Michael Giberson
Steven Pearlstein’s column in the business pages of today’s Washington Post takes note of Ticketmaster’s growing efforts to become the officially-sanctioned secondary market for an increasing number of teams, venues, and performers. As we have mentioned here before, active secondary markets for tickets can be a good thing for consumers as well as sellers.
Having “officially sanctioned” secondary markets can be a good thing too. The designation of a particular secondary market will help coordinate buyers and sellers who would otherwise more likely be dispersed over multiple marketplaces. Bringing them to one place should facilitate trading and reduce the bid-ask spread. Such a market can be more efficient.
However, it is one thing to observe that having a dominant place to trade can be a good thing for consumers and quite another to assert that, therefore, it should be illegal to trade on any site not officially sanctioned. Stamping out the competition will clearly benefit the secondary market operator — increasingly this is Ticketmaster — but likely at the expense of consumers and not to their benefit.
Not surprisingly, Ticketmaster is lobbying for the change. (See the Wall Street Journal, listen to NPR or read the NPR story transcript.) Ticketmaster, which once was all in favor of laws against resales (i.e. sometimes called “scalping”), now has the more refined position that an officially sanctioned company should be allowed to resell tickets, but the law should prevent anyone else from doing so.
As Ticketmaster’s president says in the NPR story:
Whoever is putting on the event fundamentally has the right to have certain conditions that have to be accepted by the buyer of the ticket. And a ticket, in most cases, is actually a revocable license and always has been. It’s got privileges and terms of use associated with it.
I agree. If performer or athletic team wants to collaborate in squeezing cash out of their fans to the benefit of Ticketmaster, they should be free to do so.

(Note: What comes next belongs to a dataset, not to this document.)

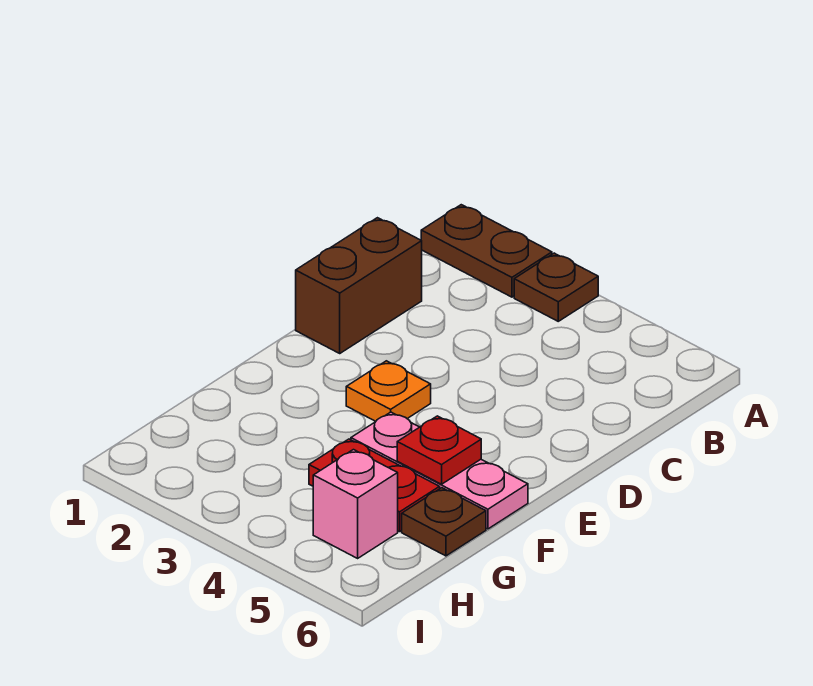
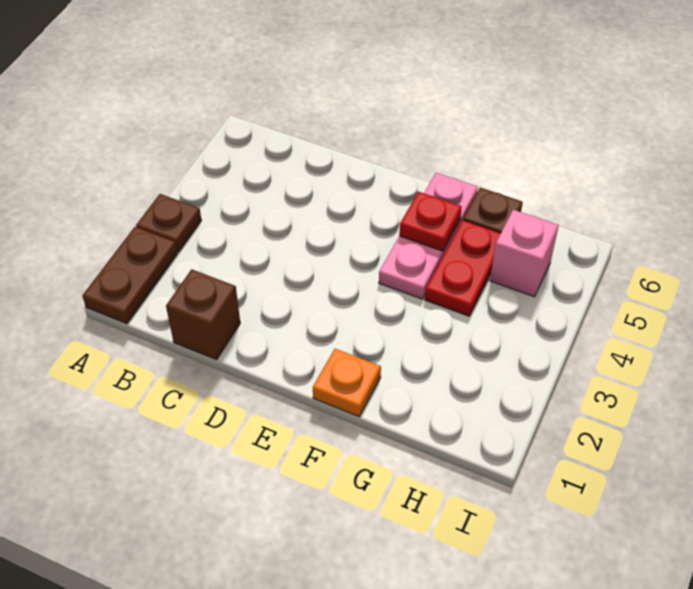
brown 1x2 brick [296,218,422,353] -> brown 1x1 brick [166,269,240,360]
orange 1x1 plate [346,361,431,421] -> orange 1x1 plate moved to [313,349,381,417]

But fans should be reluctant to support performers or teams that favor calling the cops to prosecute fans that trade tickets. An active secondary market is good for fans and can be good for performers, too. I’m more likely to become a season ticket holder if I can readily unload tickets I am unable to use. Having an officially-sanctioned secondary market may make it easier for me to readily unload tickets. However, if you are going to sic the cops on me if I resell to my co-worker down the hall rather than pay another service charge to Ticketmaster, maybe I’ll pass on those season tickets.